▶ _Task_:
Each record should be reproduced exactly.

▶ _Material for the task_:
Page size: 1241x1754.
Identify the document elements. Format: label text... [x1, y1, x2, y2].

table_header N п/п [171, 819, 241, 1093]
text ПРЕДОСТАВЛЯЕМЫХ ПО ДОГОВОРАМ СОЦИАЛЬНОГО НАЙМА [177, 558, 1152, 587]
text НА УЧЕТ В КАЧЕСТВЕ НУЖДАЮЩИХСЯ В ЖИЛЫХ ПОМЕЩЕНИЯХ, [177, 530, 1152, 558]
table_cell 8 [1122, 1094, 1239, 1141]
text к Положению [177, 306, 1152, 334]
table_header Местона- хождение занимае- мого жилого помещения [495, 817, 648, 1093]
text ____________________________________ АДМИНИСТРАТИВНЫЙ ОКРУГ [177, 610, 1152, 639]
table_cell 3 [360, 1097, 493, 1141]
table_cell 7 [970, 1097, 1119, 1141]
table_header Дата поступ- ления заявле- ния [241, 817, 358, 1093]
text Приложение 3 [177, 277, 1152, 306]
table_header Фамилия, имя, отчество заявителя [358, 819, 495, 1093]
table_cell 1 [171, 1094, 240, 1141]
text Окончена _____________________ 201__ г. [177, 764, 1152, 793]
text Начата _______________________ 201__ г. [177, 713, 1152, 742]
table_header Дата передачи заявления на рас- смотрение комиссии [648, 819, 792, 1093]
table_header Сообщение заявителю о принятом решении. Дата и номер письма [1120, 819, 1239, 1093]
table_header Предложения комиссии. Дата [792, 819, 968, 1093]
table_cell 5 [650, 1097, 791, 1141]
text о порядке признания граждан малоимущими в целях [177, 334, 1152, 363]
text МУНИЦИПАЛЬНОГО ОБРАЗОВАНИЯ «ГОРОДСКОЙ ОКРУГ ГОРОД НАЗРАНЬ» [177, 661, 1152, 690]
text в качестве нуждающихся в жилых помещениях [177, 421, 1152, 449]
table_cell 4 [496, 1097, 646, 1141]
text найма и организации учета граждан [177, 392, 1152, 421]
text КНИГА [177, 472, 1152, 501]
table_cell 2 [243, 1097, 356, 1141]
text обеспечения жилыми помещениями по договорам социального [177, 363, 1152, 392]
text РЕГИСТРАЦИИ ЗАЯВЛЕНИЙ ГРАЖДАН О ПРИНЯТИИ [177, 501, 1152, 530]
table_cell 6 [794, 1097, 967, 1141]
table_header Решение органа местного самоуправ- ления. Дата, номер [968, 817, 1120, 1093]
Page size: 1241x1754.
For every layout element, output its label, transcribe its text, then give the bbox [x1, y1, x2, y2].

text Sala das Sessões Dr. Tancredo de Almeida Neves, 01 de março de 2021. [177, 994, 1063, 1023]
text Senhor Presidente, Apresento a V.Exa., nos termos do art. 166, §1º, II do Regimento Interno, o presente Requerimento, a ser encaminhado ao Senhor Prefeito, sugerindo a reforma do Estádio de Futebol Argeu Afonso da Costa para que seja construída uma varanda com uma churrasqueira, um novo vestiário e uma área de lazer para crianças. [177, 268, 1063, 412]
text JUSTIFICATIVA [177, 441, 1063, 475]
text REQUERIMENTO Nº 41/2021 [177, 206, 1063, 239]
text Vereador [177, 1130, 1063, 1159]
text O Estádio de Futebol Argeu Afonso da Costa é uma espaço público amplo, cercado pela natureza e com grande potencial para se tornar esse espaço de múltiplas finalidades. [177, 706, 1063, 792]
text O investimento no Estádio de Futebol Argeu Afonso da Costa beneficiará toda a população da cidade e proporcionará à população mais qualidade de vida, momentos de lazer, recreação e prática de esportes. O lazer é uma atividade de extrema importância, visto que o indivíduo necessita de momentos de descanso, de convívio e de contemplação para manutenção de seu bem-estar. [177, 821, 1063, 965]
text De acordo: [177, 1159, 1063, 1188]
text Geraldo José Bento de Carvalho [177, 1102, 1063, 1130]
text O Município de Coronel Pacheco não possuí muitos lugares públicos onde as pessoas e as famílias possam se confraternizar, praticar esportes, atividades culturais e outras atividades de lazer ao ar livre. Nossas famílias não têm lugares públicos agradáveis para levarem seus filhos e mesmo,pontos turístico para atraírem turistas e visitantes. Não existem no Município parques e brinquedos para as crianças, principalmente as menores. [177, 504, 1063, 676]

▶ _Written answer_:
Page size: 1241x1754.
Identify the document elements. Format: label text... [x1, y1, x2, y2].

table_header N п/п [171, 819, 241, 1093]
text ПРЕДОСТАВЛЯЕМЫХ ПО ДОГОВОРАМ СОЦИАЛЬНОГО НАЙМА [177, 558, 1152, 587]
text НА УЧЕТ В КАЧЕСТВЕ НУЖДАЮЩИХСЯ В ЖИЛЫХ ПОМЕЩЕНИЯХ, [177, 530, 1152, 558]
table_cell 8 [1122, 1094, 1239, 1141]
text к Положению [177, 306, 1152, 334]
table_header Местона- хождение занимае- мого жилого помещения [495, 817, 648, 1093]
text ____________________________________ АДМИНИСТРАТИВНЫЙ ОКРУГ [177, 610, 1152, 639]
table_cell 3 [360, 1097, 493, 1141]
table_cell 7 [970, 1097, 1119, 1141]
table_header Дата поступ- ления заявле- ния [241, 817, 358, 1093]
text Приложение 3 [177, 277, 1152, 306]
table_header Фамилия, имя, отчество заявителя [358, 819, 495, 1093]
table_cell 1 [171, 1094, 240, 1141]
text Окончена _____________________ 201__ г. [177, 764, 1152, 793]
text Начата _______________________ 201__ г. [177, 713, 1152, 742]
table_header Дата передачи заявления на рас- смотрение комиссии [648, 819, 792, 1093]
table_header Сообщение заявителю о принятом решении. Дата и номер письма [1120, 819, 1239, 1093]
table_header Предложения комиссии. Дата [792, 819, 968, 1093]
table_cell 5 [650, 1097, 791, 1141]
text о порядке признания граждан малоимущими в целях [177, 334, 1152, 363]
text МУНИЦИПАЛЬНОГО ОБРАЗОВАНИЯ «ГОРОДСКОЙ ОКРУГ ГОРОД НАЗРАНЬ» [177, 661, 1152, 690]
text в качестве нуждающихся в жилых помещениях [177, 421, 1152, 449]
table_cell 4 [496, 1097, 646, 1141]
text найма и организации учета граждан [177, 392, 1152, 421]
text КНИГА [177, 472, 1152, 501]
table_cell 2 [243, 1097, 356, 1141]
text обеспечения жилыми помещениями по договорам социального [177, 363, 1152, 392]
text РЕГИСТРАЦИИ ЗАЯВЛЕНИЙ ГРАЖДАН О ПРИНЯТИИ [177, 501, 1152, 530]
table_cell 6 [794, 1097, 967, 1141]
table_header Решение органа местного самоуправ- ления. Дата, номер [968, 817, 1120, 1093]
Page size: 1241x1754.
For every layout element, output its label, transcribe its text, then give the bbox [x1, y1, x2, y2].

text Sala das Sessões Dr. Tancredo de Almeida Neves, 01 de março de 2021. [177, 994, 1063, 1023]
text Senhor Presidente, Apresento a V.Exa., nos termos do art. 166, §1º, II do Regimento Interno, o presente Requerimento, a ser encaminhado ao Senhor Prefeito, sugerindo a reforma do Estádio de Futebol Argeu Afonso da Costa para que seja construída uma varanda com uma churrasqueira, um novo vestiário e uma área de lazer para crianças. [177, 268, 1063, 412]
text JUSTIFICATIVA [177, 441, 1063, 475]
text REQUERIMENTO Nº 41/2021 [177, 206, 1063, 239]
text Vereador [177, 1130, 1063, 1159]
text O Estádio de Futebol Argeu Afonso da Costa é uma espaço público amplo, cercado pela natureza e com grande potencial para se tornar esse espaço de múltiplas finalidades. [177, 706, 1063, 792]
text O investimento no Estádio de Futebol Argeu Afonso da Costa beneficiará toda a população da cidade e proporcionará à população mais qualidade de vida, momentos de lazer, recreação e prática de esportes. O lazer é uma atividade de extrema importância, visto que o indivíduo necessita de momentos de descanso, de convívio e de contemplação para manutenção de seu bem-estar. [177, 821, 1063, 965]
text De acordo: [177, 1159, 1063, 1188]
text Geraldo José Bento de Carvalho [177, 1102, 1063, 1130]
text O Município de Coronel Pacheco não possuí muitos lugares públicos onde as pessoas e as famílias possam se confraternizar, praticar esportes, atividades culturais e outras atividades de lazer ao ar livre. Nossas famílias não têm lugares públicos agradáveis para levarem seus filhos e mesmo,pontos turístico para atraírem turistas e visitantes. Não existem no Município parques e brinquedos para as crianças, principalmente as menores. [177, 504, 1063, 676]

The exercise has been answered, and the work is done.